Moses Charikar is an Assistant Professor in the Computer Science department at Princeton University . He received his Ph. D. in 2000 from Stanford University under the supervision of Rajeev Motwani . Before that, he obtained his undergraduate degree from the Indian Institute of Technology, Bombay. His research interests are in approximation algorithms, metric embeddings and algorithmic techniques for large data sets. His work on dimension reduction in l1 won the best paper award at FOCS 2003. A one year stint in the research group at Google gave him an opportunity to apply his theoretical ideas in the real world.
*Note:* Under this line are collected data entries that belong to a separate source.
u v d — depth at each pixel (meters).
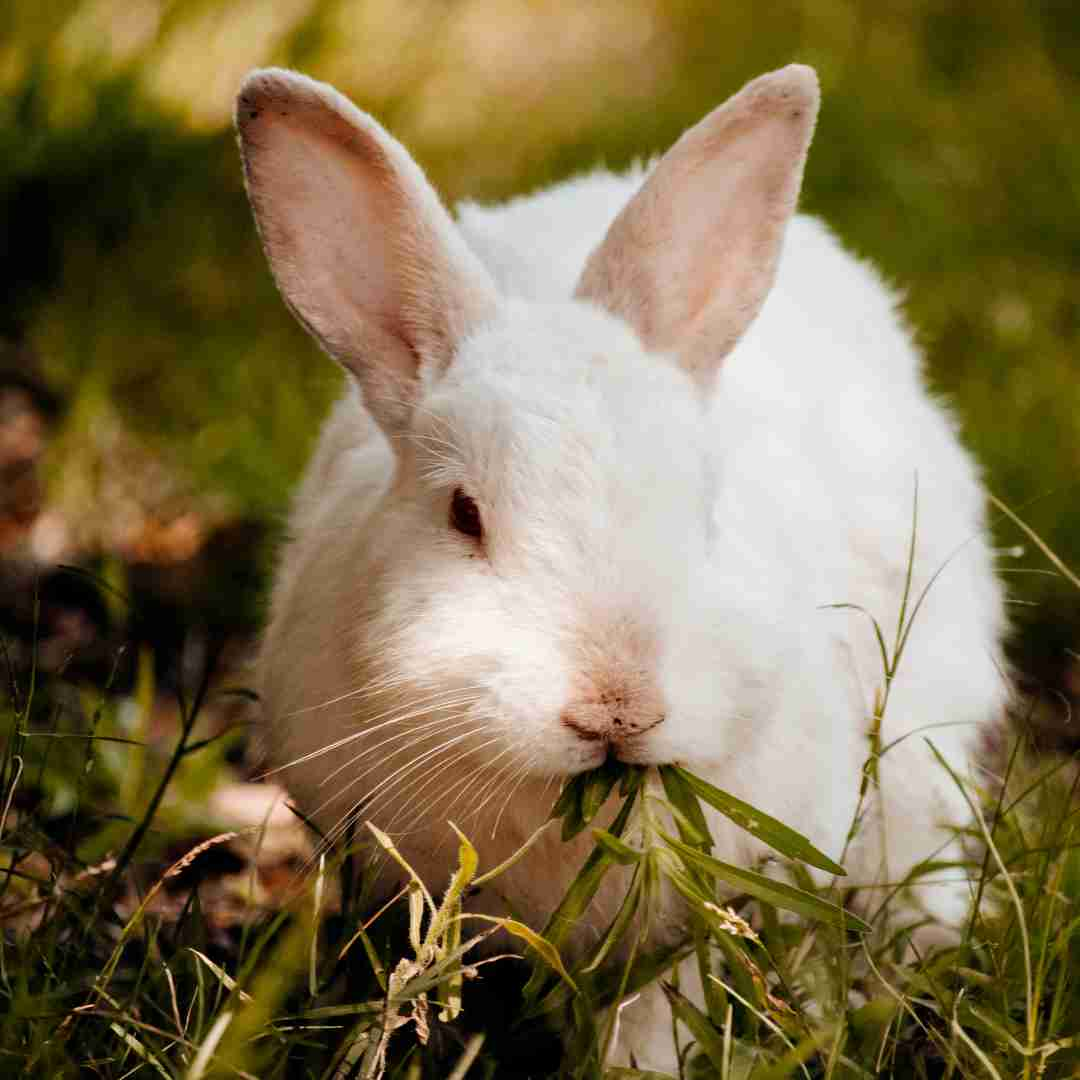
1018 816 7.31
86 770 6.57
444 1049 6.47
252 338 11.86
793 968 6.10
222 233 12.53
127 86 12.65
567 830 5.80
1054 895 6.13
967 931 6.20
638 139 14.27
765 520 6.55
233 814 8.28
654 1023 6.46
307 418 11.09
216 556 10.29
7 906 6.77
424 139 14.11
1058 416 11.30
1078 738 9.05
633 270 6.48
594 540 5.74
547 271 7.09
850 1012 6.02
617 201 7.80
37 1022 5.61
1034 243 13.45
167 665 9.49
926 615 7.37
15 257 12.04
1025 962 5.64
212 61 13.53
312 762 6.66
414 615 5.95
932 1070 6.23
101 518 10.55
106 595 9.80
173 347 11.73
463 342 6.43
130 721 8.87
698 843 5.89
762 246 6.59
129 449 10.92
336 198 6.55
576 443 5.87
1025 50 16.23
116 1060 5.70
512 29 16.25
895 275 12.77
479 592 5.82
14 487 10.81
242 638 9.71
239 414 11.20
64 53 12.79
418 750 6.09
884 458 7.40
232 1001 5.60
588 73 15.66
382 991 6.00
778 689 6.19
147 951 6.06
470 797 6.19
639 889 5.78
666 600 5.73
He still reaps the benefits of that experience -- he has successfully managed to retain the top spot for a Google search on his last name, but has wisely given up trying to compete with his well-known namesake for searches on his first name.

Robert Krauthgamer
IBM Almaden Research Center
Department K53/B2
650 Harry Road
San Jose, CA 95120, USA
robi[ta]almaden[td]ibm[td]com
http://www.almaden.ibm.com/cs/people/robi

Robert Krauthgamer is a Research Staff Member in the theory group at the IBM Almaden Research Center in San Jose, CA. He received his Ph. D. in 2001 from the Weizmann Institute of Science in Israel. A paper, coauthored (as part of his thesis) with his advisor, Uri Feige, was awarded the 2005 SIAM Outstanding Paper Prize. Subsequently he spent two years as a postdoc in the theory group at Berkeley. His research interests include combinatorial algorithms, finite metric spaces, high-dimensional geometry, data analysis, and related areas. His favorite sport since youth has been swimming; once he swam across the Sea of Galilee in a 10km competitive race, and was the last one to arrive at the finish line.